A white-haired couple, late-season tourists wearing high socks and bright new tennis shoes, stepped away from the dog store window and into my path. The woman and I, face-to-face, did the awkward lurch people do when they are just trying to get by, the woman laughing after the second dodge failed. “May I have this dance?” the man said. I didn’t laugh. I wasn’t there. I was already around the corner, aghast at how much had changed, how much for the worse the town had fared in the decade-plus I’d been gone.
“Excuse us,” said a woman’s low voice. I stood back and let the woman pass. On her shoulder, a little boy lay his head. He stared back at me, his thumb in his mouth.
My breath caught in my throat. The boy reminded me of Joshua. But he looked nothing like Joshua, now or when he was that age. Trick of the light, trick of the mind—for just a moment I’d known him. Would every mother’s son remind me of my own, until he was back with me?
I watched the woman and the boy until they turned a corner, and then I went back to my tour. The town had expanded. Streets had been rerouted and buildings torn down to make room for a couple of fast-food places and a shiny yellow convenience store. In the distance, the pink neon of the Dairy Bar. At least that was still intact.

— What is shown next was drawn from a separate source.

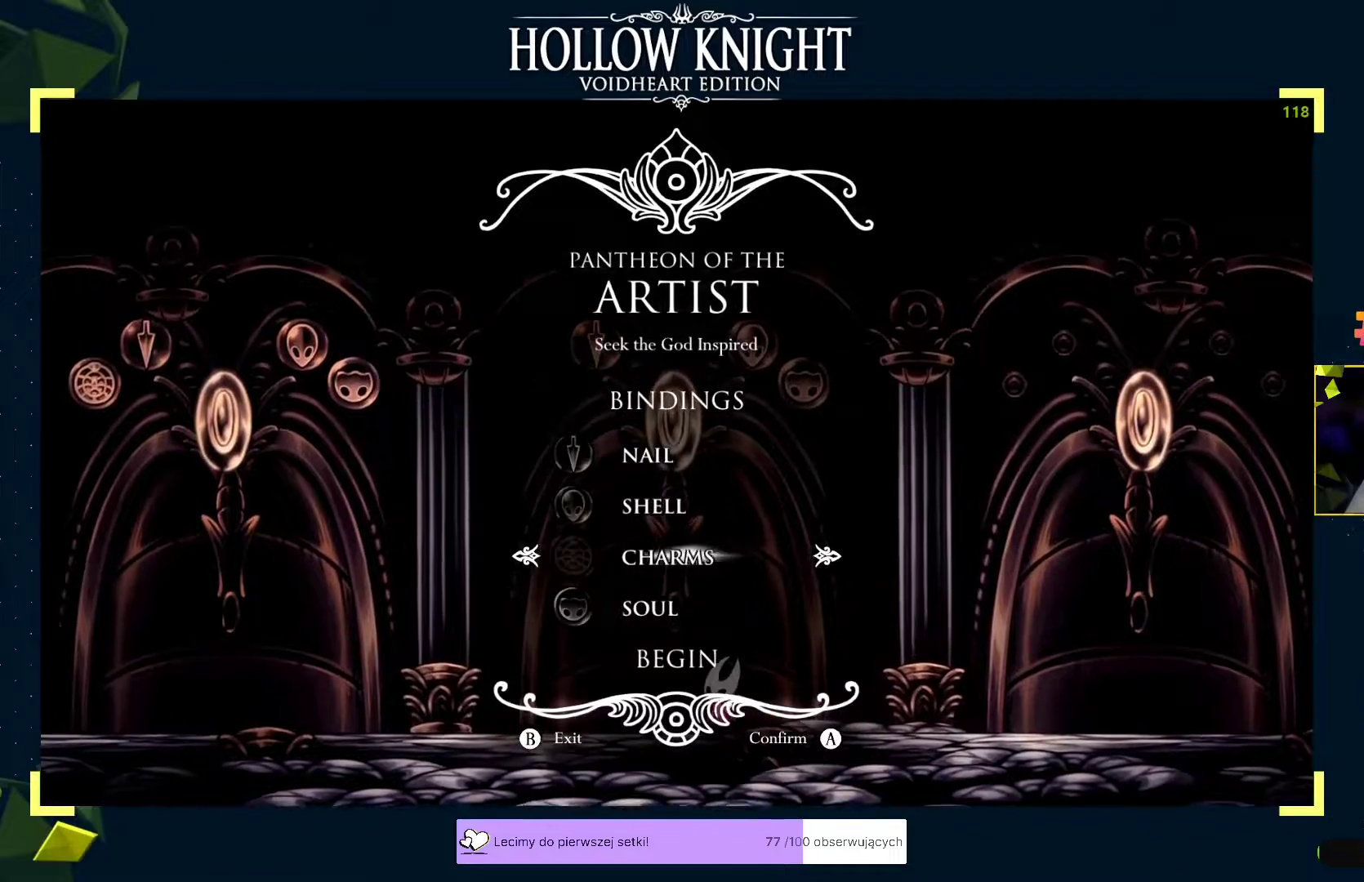
{"buttons": [], "left_stick": "center", "events": [[33, "A", "up"], [367, "DPAD_DOWN", "down"], [500, "DPAD_DOWN", "up"]]}
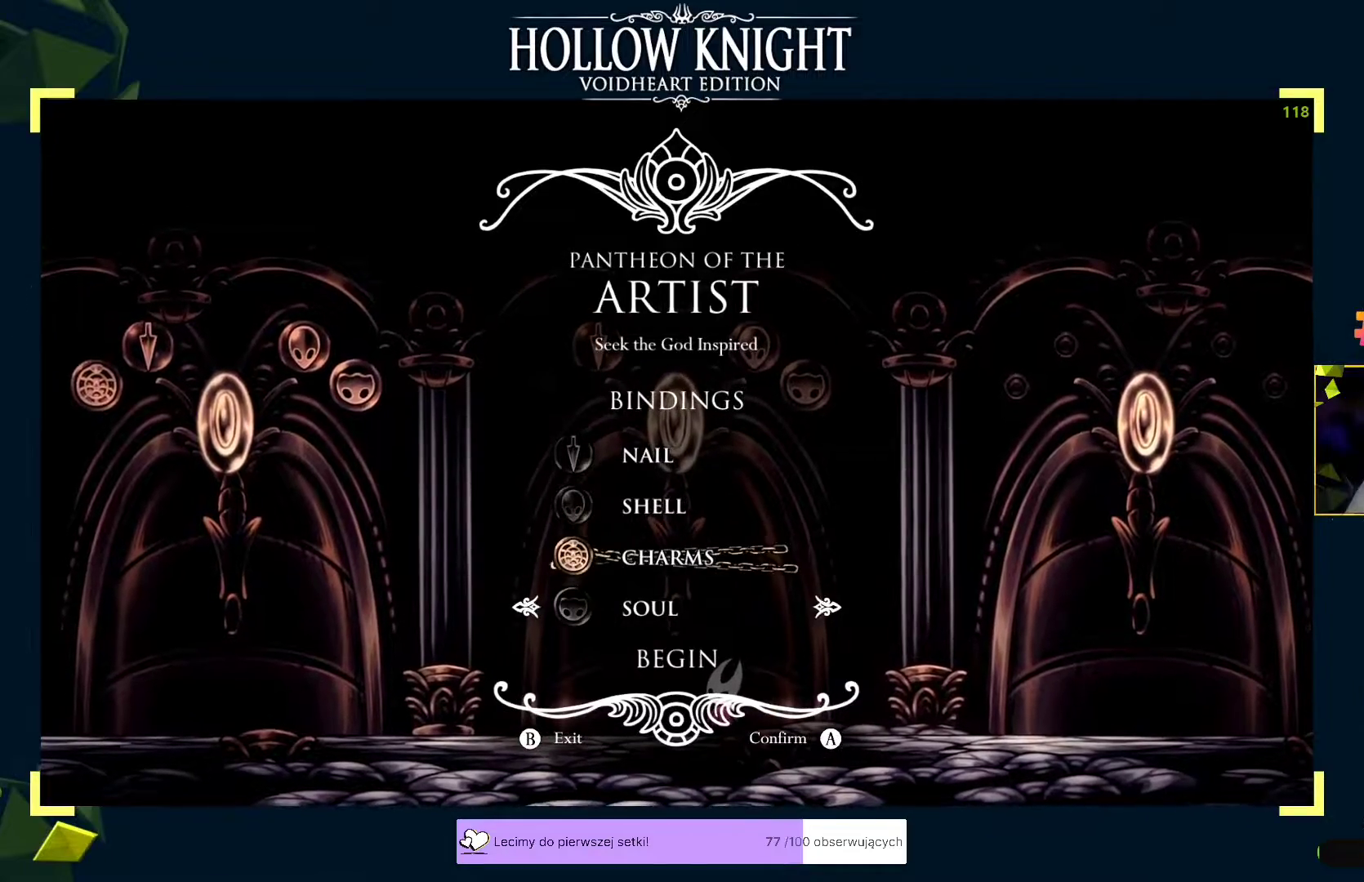
{"buttons": ["A"], "left_stick": "center", "events": [[50, "DPAD_DOWN", "down"], [167, "DPAD_DOWN", "up"], [433, "A", "down"]]}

The town I remembered was here, and not here. I could see both at the same time, the ghost and the actual.
I thought I might cry or throw up, but I couldn’t tell which. I’d expected the town to be the same, but not this much the same, and I’d expected it to be changed, but not this changed. I had no right to say that Sweetheart Lake had been better before, that the old bank was more useful than a dog souvenir shop. I didn’t get a vote. But I felt the changes in a deep place in my gut that I hadn’t known would be there. My grief made no sense, except that I knew it wasn’t just the buildings torn down, the changing of the T-shirt shop guard.